While that is still high, it is significantly less than the 611 homicides in March, 644 in February and 740 in January.
However, the total number of murders so far this year, 2,721, is still higher than the 2,188 registered for the same period last year.
That underlines El Salvador’s notoriety as the country with the most murders per capita in the world outside of a war zone.
El Salvador’s government in April started its crackdown in a bid to roll back that reputation and to challenge the perception that it had lost control of swathes of territory to the gangs.
BARRED
Ramirez acknowledged that “to maintain security and the positive results so far, we have to keep control over the penitentiaries,” where gang bosses are now barred from receiving visitors and cellphone signals are blocked.
University professor and analyst Juan Ramon Medrano said that the first phase of the government’s plan to reduce the number of murders “is working.”
However, “the current success is going to depend on keeping up a sustainable tactical offense over the duration,” he said.
No let-up should be given in the efforts to bust the gangs’ leadership and to prevent them winning back turf from the authorities, he said.
Howard Cotto, the head of the national police force, also said that, beyond the operations by the security forces, “citizen participation in prevention tasks, such as tip-offs,” had an important role to play.
Part of the reason El Salvador has made progress this time against the gangs is that it has put thousands of soldiers onto its streets to back up the police.
The deployment helps to contain gang members, who are said to number about 70,000, of which about 13,000 are already behind bars.
The operations have resulted in the deaths of several gang members and the arrest of dozens on various charges.
ESCAPE
“What is happening is a remilitarization of public security,” analyst Roberto Canas said.
Under the urban operations and pressure of the joint army-police crackdown, the gangs “are changing” and in some cases are moving out to rural areas to escape the law enforcement heat, he said.

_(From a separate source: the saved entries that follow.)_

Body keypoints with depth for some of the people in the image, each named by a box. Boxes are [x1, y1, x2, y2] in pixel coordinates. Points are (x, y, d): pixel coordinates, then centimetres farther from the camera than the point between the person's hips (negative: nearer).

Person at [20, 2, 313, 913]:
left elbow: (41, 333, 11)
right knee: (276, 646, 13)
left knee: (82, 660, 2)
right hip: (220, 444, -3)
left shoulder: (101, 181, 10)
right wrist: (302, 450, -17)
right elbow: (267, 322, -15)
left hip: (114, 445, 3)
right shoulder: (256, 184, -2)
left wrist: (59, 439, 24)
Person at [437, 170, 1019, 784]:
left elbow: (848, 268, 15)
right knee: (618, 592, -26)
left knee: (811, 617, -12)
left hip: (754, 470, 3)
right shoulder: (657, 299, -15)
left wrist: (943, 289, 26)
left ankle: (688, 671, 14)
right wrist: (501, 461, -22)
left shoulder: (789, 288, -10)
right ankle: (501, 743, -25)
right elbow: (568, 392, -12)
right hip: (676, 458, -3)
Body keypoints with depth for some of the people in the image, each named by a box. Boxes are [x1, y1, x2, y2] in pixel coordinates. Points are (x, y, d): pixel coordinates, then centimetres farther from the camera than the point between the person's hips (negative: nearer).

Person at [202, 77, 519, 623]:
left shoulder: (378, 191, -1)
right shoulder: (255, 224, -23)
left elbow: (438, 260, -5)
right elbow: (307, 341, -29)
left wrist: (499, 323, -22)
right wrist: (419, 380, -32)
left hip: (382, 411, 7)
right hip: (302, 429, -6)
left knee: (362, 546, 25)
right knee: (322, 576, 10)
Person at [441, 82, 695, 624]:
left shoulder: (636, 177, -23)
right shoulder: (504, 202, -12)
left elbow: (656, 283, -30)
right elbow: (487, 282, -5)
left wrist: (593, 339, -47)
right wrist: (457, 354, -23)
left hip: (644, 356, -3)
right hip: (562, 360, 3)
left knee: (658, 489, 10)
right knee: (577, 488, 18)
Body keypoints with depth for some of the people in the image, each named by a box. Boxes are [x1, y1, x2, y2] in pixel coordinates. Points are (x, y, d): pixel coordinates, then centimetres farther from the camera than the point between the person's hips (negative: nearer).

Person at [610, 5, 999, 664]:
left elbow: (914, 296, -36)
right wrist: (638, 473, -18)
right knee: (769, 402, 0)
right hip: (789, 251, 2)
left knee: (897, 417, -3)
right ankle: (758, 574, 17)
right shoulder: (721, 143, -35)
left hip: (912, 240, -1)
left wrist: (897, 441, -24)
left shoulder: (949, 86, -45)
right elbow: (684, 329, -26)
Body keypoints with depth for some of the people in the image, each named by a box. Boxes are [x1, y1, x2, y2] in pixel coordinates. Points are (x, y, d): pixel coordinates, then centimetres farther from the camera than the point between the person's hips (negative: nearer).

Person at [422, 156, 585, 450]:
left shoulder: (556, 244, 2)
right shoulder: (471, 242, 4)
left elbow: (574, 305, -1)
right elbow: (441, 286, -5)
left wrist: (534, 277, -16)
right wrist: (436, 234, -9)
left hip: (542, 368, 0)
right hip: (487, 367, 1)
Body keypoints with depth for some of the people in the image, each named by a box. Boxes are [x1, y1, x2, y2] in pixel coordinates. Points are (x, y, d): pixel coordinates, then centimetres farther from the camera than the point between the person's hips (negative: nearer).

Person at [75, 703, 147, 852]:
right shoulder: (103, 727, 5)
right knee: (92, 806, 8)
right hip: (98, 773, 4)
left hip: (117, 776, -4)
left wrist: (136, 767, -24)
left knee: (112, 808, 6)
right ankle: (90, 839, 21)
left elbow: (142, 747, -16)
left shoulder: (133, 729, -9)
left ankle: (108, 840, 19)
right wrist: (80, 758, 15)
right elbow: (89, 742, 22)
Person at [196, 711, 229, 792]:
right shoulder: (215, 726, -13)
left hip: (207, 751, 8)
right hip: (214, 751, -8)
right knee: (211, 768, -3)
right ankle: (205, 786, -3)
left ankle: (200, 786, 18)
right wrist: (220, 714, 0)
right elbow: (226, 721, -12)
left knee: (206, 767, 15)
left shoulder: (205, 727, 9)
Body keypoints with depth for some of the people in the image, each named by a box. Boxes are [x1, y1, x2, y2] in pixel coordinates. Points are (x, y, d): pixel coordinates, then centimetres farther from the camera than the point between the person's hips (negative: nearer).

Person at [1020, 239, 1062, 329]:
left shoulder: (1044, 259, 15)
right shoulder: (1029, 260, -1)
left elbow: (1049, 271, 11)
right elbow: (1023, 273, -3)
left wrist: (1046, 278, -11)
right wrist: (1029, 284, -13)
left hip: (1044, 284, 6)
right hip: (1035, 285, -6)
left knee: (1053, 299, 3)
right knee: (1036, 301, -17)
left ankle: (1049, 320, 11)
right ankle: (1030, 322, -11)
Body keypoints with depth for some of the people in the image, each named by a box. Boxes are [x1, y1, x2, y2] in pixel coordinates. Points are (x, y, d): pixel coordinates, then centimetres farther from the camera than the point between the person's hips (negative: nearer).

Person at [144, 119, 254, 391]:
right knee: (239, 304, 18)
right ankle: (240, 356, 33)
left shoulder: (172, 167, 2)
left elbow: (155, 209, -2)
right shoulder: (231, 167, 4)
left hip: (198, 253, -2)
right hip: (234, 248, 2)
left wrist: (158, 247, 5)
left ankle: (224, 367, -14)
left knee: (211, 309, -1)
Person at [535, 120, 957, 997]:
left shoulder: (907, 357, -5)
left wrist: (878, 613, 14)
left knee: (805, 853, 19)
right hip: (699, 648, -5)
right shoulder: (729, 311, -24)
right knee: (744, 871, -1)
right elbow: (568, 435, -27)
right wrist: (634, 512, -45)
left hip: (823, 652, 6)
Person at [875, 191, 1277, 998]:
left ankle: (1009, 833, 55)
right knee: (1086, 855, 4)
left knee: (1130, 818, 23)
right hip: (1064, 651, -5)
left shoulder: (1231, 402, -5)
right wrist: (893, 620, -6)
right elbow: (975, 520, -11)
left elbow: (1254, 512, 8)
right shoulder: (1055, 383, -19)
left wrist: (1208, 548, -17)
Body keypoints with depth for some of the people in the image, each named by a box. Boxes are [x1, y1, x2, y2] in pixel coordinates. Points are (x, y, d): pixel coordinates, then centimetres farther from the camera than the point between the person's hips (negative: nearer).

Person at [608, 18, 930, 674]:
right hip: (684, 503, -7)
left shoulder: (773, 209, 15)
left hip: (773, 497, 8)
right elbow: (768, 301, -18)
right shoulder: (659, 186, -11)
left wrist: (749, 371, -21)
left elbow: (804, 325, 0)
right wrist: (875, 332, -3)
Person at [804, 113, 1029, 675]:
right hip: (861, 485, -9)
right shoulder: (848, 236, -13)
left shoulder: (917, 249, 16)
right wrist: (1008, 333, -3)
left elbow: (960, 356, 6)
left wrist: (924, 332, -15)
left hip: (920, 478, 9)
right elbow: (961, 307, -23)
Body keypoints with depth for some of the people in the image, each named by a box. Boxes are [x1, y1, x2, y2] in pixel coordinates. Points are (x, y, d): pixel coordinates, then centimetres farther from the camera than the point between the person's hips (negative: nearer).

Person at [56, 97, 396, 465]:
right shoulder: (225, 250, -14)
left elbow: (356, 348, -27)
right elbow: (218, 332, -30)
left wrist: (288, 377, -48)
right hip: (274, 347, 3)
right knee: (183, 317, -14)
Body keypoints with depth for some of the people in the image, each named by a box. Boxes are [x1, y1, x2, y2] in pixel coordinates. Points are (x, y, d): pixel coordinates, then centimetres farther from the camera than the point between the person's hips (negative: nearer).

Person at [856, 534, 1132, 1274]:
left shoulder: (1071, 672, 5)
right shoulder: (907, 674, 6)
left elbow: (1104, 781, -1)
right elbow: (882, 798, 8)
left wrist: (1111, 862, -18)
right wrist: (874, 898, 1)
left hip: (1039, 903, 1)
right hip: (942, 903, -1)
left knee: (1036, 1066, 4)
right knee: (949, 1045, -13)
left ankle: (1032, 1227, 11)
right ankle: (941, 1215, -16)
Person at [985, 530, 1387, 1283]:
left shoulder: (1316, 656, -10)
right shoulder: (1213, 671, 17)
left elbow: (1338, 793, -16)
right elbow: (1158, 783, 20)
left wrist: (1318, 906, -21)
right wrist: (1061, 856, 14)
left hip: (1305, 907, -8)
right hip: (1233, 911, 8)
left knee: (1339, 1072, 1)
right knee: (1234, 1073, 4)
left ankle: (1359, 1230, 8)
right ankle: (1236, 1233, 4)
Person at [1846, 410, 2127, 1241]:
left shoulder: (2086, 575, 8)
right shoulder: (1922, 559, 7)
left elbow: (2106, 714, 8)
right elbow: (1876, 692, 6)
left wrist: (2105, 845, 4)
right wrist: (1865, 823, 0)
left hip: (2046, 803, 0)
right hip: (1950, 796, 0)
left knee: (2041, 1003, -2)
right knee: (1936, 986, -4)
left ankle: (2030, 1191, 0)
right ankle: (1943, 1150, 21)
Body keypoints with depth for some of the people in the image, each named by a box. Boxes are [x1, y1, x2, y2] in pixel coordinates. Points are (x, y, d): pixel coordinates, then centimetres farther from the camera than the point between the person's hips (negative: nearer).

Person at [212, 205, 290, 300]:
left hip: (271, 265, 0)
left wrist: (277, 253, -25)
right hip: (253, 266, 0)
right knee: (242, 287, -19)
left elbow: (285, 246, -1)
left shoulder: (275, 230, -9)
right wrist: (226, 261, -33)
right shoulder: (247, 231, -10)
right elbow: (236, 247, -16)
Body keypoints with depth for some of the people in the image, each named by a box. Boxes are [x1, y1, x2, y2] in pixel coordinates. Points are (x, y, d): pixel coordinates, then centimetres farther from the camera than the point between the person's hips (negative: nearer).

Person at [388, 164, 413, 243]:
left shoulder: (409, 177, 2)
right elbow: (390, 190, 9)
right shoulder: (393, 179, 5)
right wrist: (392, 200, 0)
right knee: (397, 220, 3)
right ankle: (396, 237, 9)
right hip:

Jannet Aguilar, director of the Public Opinion Institute of the University of Central America, said the gangs “are being neutralized,” but were not disappearing from the communities they lived in.
“The gangs are in a time of falling back, but recent history has shown that they soon manage to get around the application of the law, to be able to develop the illegal economy they thrive on,” Aguilar said.
A recent study by El Salvador’s central bank estimated that the cost of the violence in the country to the state, households and businesses was US$4 billion, or 16 percent of GDP.
The government has allocated about half that amount over the next five years to finance its security plan, branded “Secure El Salvador.”
Late last month, lawmakers approved a government bond issue worth US$152 million that will go to giving pay hikes to the police, army and prisons on the frontline of the fight against the gangs.